__TEKS BACAAN__.
· · · · · · ·
JAKARTA – Indonesia memiliki 8 provinsi dan sekitar 85 kabupaten/ kota yang bercirikan kepulauan dengan berbagai tantangan yang sangat luar biasa baik dari sisi sarana prasarana yang belum memadai, pertumbuhan ekonomi yang belum optimal, dan masalah keamanan hubungan luar negeri.
Hal tersebut disampaikan Kepala Pusat Riset Pemerintahan Dalam Negeri, Badan Riset dan Inovasi Nasional (BRIN), Mardyanto Wahyu T. dalam Seminar Nasional “Pembangunan Daerah Kepulauan Berbasis Ekonomi Biru: Penguatan Sektor Pariwisata dan Perikanan” di Kawasan Sains Sarwono Prawirohardjo BRIN, Jakarta pada Selasa, 5 November 2024.
Dalam kaitannya dengan tata kelola pemerintahan, Mardyanto menyampaikan beberapa hal yang menurutnya perlu untuk didiskusikan. Misalnya, bagaimana hubungan antara pusat dan daerah.
Dikatakannya, untuk mencari solusi bersama terkait hal tersebut, BRIN telah menjalin kerja sama dengan Pemerintah Kabupaten Kepulauan Anambas, Kepulauan Riau.
“Hubungan ini masih belum selesai karena problemnya ada di kewenangan. Dalam kaitannya dengan perikanan dan pariwisata, hambatannya sangat luar biasa,” ungkapnya.
Ia menjelaskan bahwa dalam hal pengembangan pariwisata, masih ada benturan-benturan yang terjadi seperti peraturan-peranturan yang masih mengganjal terkait dengan perizinan dan sejenisnya.
· · · · · · ·
__DATA MENTAH__.

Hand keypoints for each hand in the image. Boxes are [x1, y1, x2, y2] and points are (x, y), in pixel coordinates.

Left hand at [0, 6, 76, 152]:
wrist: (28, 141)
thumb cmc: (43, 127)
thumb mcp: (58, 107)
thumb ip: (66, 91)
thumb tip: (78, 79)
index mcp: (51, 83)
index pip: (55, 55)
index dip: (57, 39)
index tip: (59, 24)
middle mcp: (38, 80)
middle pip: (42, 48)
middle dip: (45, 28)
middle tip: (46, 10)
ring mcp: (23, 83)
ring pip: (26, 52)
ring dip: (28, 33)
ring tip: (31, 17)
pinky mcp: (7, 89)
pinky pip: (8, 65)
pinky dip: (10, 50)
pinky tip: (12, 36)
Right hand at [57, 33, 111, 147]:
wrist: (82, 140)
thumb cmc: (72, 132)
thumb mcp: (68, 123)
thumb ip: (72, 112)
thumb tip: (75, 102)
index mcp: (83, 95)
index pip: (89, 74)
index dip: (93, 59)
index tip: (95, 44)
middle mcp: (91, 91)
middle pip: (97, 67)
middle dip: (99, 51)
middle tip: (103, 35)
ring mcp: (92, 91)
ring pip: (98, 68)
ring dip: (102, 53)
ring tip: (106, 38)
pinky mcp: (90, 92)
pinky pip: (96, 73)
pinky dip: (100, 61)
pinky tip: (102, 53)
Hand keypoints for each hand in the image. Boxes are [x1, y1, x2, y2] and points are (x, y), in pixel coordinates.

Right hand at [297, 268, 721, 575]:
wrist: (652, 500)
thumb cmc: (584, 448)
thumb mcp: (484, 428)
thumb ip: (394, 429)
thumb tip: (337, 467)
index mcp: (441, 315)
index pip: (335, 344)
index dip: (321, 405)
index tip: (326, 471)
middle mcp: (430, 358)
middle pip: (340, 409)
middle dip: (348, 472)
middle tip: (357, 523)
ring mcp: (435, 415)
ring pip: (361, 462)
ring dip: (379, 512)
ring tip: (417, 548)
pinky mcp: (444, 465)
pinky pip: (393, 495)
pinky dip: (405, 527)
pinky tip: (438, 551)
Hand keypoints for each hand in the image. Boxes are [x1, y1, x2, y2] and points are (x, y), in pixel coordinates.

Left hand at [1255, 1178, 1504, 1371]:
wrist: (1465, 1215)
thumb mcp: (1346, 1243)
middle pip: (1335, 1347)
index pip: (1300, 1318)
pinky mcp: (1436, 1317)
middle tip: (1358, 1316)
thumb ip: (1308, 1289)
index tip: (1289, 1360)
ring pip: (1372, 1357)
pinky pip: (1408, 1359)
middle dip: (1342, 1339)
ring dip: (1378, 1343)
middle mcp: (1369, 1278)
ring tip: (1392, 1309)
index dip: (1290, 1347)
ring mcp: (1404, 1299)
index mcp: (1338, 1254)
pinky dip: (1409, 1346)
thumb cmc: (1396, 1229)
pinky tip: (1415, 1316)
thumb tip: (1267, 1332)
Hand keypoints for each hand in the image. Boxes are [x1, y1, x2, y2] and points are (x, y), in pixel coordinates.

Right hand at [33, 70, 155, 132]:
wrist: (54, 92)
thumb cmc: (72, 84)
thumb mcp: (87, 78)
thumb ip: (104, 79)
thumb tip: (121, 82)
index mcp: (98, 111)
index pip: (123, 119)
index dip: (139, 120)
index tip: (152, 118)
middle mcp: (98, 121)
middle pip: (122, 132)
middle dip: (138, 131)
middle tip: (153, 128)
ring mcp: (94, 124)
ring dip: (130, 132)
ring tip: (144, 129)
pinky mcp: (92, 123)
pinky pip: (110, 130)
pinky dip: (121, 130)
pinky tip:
· · · · · · ·
__BUTIR TUGAS A__.
Jawab pertanyaan berikut berdasarkan bacaan tentang daerah kepulauan:
(i) Berapa jumlah provinsi di Indonesia yang bercirikan kepulauan?
(ii) Di mana seminar nasional itu diadakan?
(iii) Dengan pemerintah kabupaten mana BRIN menjalin kerja sama?
__BUTIR TUGAS B__. Lanjutkan bacaan tentang daerah kepulauan mulai dari kalimat terakhirnya.
Baris-baris data di atas tidak berkaitan dengan bacaan tentang daerah kepulauan.

__JAWABAN LATIHAN A__.
(i) 8 provinsi.
(ii) Di Kawasan Sains Sarwono Prawirohardjo BRIN, Jakarta.
(iii) Pemerintah Kabupaten Kepulauan Anambas, Kepulauan Riau.

__JAWABAN LATIHAN B__.
“Momennya saat ini bersamaan juga dengan agenda pembahasan perubahan Undang-Undang No. 23 tahun 2014 tentang Pemerintah Daerah, khususnya terkait kewenangan,” imbuhnya.
Khususnya, mengenai hal-hal yang perlu diperbaiki untuk meningkatkan atau mengembangkan pariwisata maupun perikanan.
Tidak berhenti di situ, ia merasa perlu juga untuk lebih mendorong undang-undang daerah kepulauan yang tahun kemarin masih belum berlanjut.
“Saya pikir itu juga perlu kita perhatikan dan dorong serius. Sehingga daerah-daerah kepulauan ini akan diperhatikan dengan baik,” ujarnya beralasan.
Lebih lanjut, ia mengemukakan pemikirannya bahwa ke depannya Kabupaten Kepulauan Anambas memungkinkan untuk diusulkan masuk ke dalam Destinasi Pariwisata Super Prioritas (DPSP). Orientasinya sebagai daerah yang langsung berbatasan dengan negara lain.
Ia berharap, seminar ini dapat bermanfaat bagi banyak pihak, terutama daerah-daerah kepulauan.
“Kami juga membuka kolaborasi yang serupa dengan beberapa daerah lain. Sehingga kita bisa menyinergikan gerak langkah kita untuk kemajuan bangsa ini,” tutupnya.
Sementara itu, Kepala Organisasi Riset Tata Kelola Pemerintahan, Ekonomi, dan Kesejahteraan Masyarakat BRIN, Agus Eko Nugroho menanggapi bagaimana membangun kombinasi antara sektor pariwisata dan perikanan.
Menurutnya, sebagai negara kepulauan, tentu kontribusi yang dimiliki BRIN menjadi modal besar. Hal ini terkait dengan bagaimana sektor kelautan dan pariwisata mampu berkontribusi pada pembangunan juga pertumbuhan ekonomi yang signifikan ke depannya.
“Harapannya tentu bukan hanya pada bagaimana mengeksplorasi dan mengeksploitasi sumber daya kelautan kita. Tetapi bagaimana kita menjaganya,” jelasnya.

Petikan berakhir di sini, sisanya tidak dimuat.